Another former Springbok coach, Rudolf Straeuli, offered Ackermann a contract with the Sharks and by the end of 2006, Ackermann was once more a Springbok under Jake White.
“The third time was like the first time. We toured the UK and Ireland, which I had never done before, and to play at Twickenham for the first time and at that stage of my career was very special.”
In two decades, Ackermann went through it all: injuries, suspension, small unions, big unions, a little club in Italy and Northampton Saints in England, and three stints with the Boks.
After all of this, what means the most to him?

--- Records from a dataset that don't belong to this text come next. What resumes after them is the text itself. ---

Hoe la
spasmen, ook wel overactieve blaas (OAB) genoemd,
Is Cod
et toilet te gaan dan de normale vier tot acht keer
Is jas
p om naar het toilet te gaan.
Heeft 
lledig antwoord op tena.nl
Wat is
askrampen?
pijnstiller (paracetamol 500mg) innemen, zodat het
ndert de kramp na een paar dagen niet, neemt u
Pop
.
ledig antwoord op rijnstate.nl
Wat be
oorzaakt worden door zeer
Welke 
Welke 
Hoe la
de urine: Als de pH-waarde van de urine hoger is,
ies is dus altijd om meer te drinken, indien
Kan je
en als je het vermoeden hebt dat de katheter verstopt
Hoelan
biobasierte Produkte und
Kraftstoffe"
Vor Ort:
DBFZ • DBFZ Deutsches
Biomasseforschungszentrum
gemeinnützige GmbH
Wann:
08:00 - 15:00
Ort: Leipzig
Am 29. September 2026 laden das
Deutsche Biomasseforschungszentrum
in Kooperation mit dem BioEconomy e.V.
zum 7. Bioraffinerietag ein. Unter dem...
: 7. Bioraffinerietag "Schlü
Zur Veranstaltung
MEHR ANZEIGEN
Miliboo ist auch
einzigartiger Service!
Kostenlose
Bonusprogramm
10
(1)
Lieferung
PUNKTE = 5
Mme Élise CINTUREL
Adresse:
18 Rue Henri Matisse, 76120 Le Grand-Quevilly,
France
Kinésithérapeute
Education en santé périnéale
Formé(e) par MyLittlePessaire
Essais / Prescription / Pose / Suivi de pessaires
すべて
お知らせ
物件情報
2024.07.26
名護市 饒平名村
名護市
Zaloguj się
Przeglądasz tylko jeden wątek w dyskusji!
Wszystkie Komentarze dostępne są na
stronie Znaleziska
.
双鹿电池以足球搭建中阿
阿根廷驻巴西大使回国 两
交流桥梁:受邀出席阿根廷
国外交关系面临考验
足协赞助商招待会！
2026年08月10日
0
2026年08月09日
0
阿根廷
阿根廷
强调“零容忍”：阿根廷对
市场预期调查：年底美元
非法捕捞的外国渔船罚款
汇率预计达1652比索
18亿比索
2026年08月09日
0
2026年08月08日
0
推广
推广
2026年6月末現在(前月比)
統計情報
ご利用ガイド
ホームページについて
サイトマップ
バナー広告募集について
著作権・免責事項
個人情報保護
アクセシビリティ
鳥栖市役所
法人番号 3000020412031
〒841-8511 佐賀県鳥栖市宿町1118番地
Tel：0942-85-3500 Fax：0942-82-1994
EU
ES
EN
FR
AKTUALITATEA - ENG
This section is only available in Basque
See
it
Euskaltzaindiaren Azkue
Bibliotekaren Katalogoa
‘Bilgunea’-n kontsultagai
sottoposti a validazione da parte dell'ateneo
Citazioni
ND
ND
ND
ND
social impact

“Each time I was handed a Springbok jersey I felt overwhelming pride, and if my career can inspire even one player to fight back from adversity, I will have served South African rugby.”
Ackermann has had a highly successful career as a coach. He pulled the Lions out of a nosedive and guided them to three Super Rugby finals. He also led Gloucester to success in the English Premiership and coached the Red Hurricanes in Japan. This is an extract from Mike Greenaway’s best-selling book, The Fireside Springbok.